Netflix has been able to set an example for many companies, especially when it comes to financial hurdles. While it has yet to find an approach that works for markets that have low credit card penetration, they have seen success by offering services at different price points in different markets. In the US, a monthly subscription for streaming services costs $7.99 per month.
In contrast, a basic Netflix plan in Japan costs only 650 yen ($5.72) while the same plan in Switzerland costs CHF 14.90 ($14.90). By offering varying pricing depending on the specific market, Netflix is more readily adopted.
Tech companies need to consider this tiered pricing method as they consider expansion into high-growth markets.
Invest in mobile delivery and form local technology alliances
In terms of technological challenges, mobile is the main form of Internet access for many consumers across the globe but it is important to consider that Wi-Fi is limited in developing markets and data costs are very expensive.

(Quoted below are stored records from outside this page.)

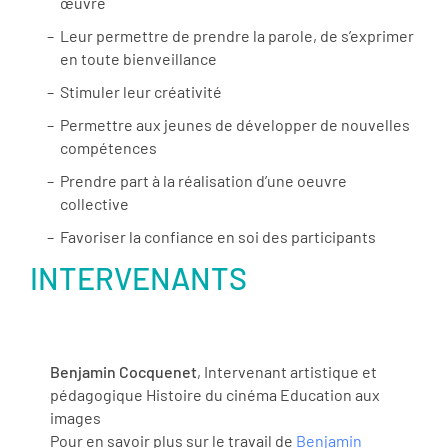
œuvre
Leur permettre de prendre la parole, de s’exprimer
en toute bienveillance
Stimuler leur créativité
Permettre aux jeunes de développer de nouvelles
compétences
Prendre part à la réalisation d’une oeuvre
collective
Favoriser la confiance en soi des participants
INTERVENANTS
Benjamin Cocquenet
, Intervenant artistique et
pédagogique Histoire du cinéma Education aux
images
Pour en savoir plus sur le travail de
Benjamin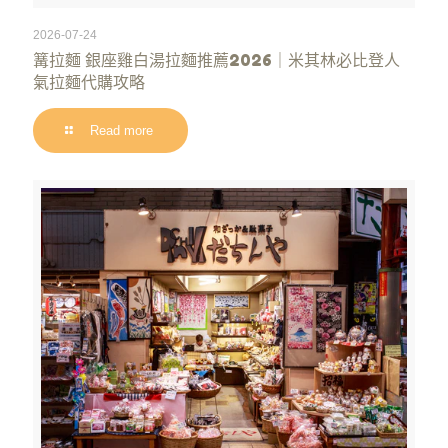
2026-07-24
篝拉麵 銀座雞白湯拉麵推薦2026｜米其林必比登人
氣拉麵代購攻略
Read more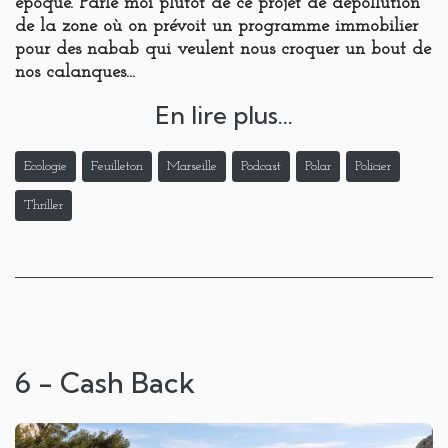
époque. Parle moï plutôt de ce projet de dépollution
de la zone où on prévoit un programme immobilier
pour des nabab qui veulent nous croquer un bout de
nos calanques...
En lire plus...
Ecologie
Feuilleton
Marseille
Podcast
Polar
Policier
Thriller
6 - Cash Back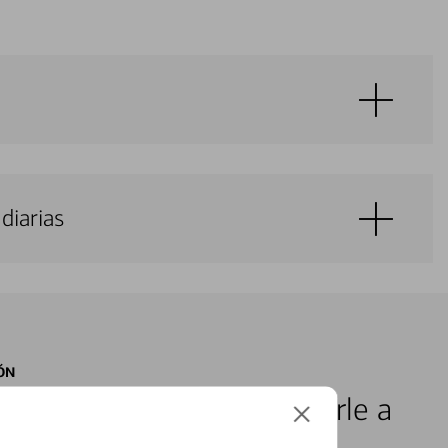
diarias
ÓN
s locales listos para ayudarle a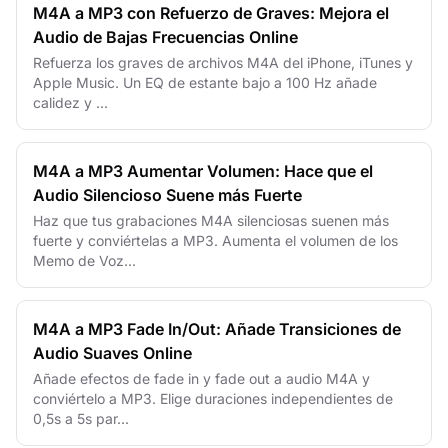
M4A a MP3 con Refuerzo de Graves: Mejora el
Audio de Bajas Frecuencias Online
Refuerza los graves de archivos M4A del iPhone, iTunes y
Apple Music. Un EQ de estante bajo a 100 Hz añade
calidez y ...
M4A a MP3 Aumentar Volumen: Hace que el
Audio Silencioso Suene más Fuerte
Haz que tus grabaciones M4A silenciosas suenen más
fuerte y conviértelas a MP3. Aumenta el volumen de los
Memo de Voz...
M4A a MP3 Fade In/Out: Añade Transiciones de
Audio Suaves Online
Añade efectos de fade in y fade out a audio M4A y
conviértelo a MP3. Elige duraciones independientes de
0,5s a 5s par...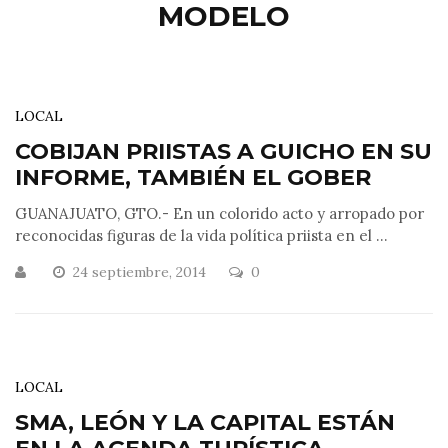
MODELO
LOCAL
COBIJAN PRIISTAS A GUICHO EN SU
INFORME, TAMBIÉN EL GOBER
GUANAJUATO, GTO.- En un colorido acto y arropado por
reconocidas figuras de la vida política priista en el ...
24 septiembre, 2014
0
LOCAL
SMA, LEÓN Y LA CAPITAL ESTÁN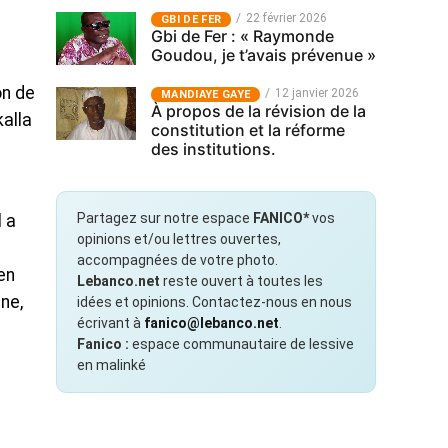
22 février 2026
GBI DE FER
Gbi de Fer : « Raymonde
Goudou, je t’avais prévenue »
s
on de
12 janvier 2026
MANDIAYE GAYE
À propos de la révision de la
kalla
constitution et la réforme
des institutions.
Partagez sur notre espace
FANICO*
vos
l a
opinions et/ou lettres ouvertes,
accompagnées de votre photo.
en
Lebanco.net
reste ouvert à toutes les
ne,
idées et opinions. Contactez-nous en nous
écrivant à
fanico@lebanco.net
.
Fanico :
espace communautaire de lessive
en malinké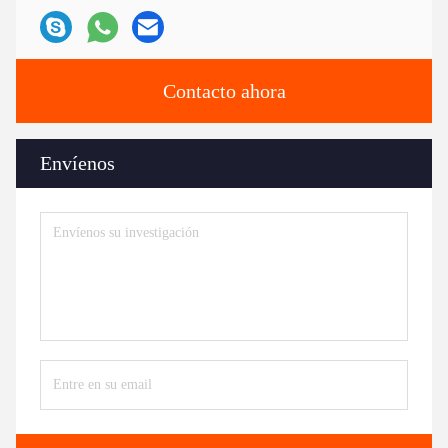
Contacto ahora
Envíenos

Not only is connection speed much slower, operating at around 10Mbps in Brazil and at around 2.5Mbps in Nigeria, (compared to 30Mbps in the US), but 61 percent of consumers report it to be patchy and unreliable.
Technology is a challenge that Netflix still has to address as it expands globally. As a video streaming service, data usage is extremely high by nature and, in many developing markets, the cost to stream Netflix is higher than the monthly subscription fee.
Knowing this, Netflix established its own content delivery network, Open Connect, to bolster the delivery of videos and help local Internet providers lessen the data burden.
Technology brands need to be on mobile because it is the most accessible medium for consumers in high-growth markets and they should consider teaming up with local network operators in order to best reach consumers.
Tailor content for local markets
It’s not only data heavy content that will struggle with expansion in developing markets.
Content that is not highly localized in regards to context and language will encounter cultural challenges. The 2016 mobile commerce market research study conducted by Upstream and YouGov, shows that 76 percent of consumers in developing markets note the importance of mobile content being offered in their local language.
Netflix has been one of the few major digital brands to understand the importance of providing culturally relevant content, as seen when executives announced plans to release Bollywood content ahead of its launch in India. However, it seems that it has fallen short in making shows from each region available in their respective countries.
It’s reported that US subscribers enjoy around six times as much content compared to viewers in other countries.
In order to seize the digital opportunity in high-growth markets, Netflix and other technology brands will need to extend their efforts in providing localized content that is targeted and culturally relevant to each specific market they enter.
As we examine Netflix’s best practices, it’s vitally important for companies to remain flexible when looking towards high-growth markets.
As with any launch in a new market, there are always new hurdles to overcome. Though they may be more complex with tech offerings in markets that are still developing as far as technology itself is concerned, there are strategies that can help alleviate some of the challenges.
Adjusting pricing, technology, and content to fit the needs of the consumers in each market will help companies find success.
While Netflix hasn’t found perfect solutions to all of these challenges, it has made leaps and bounds to adjust its services to meet the needs of consumers in these markets. Ultimately, when technology brands can understand the behaviors of these new potential consumers, they will find a better chance at success in high-growth markets.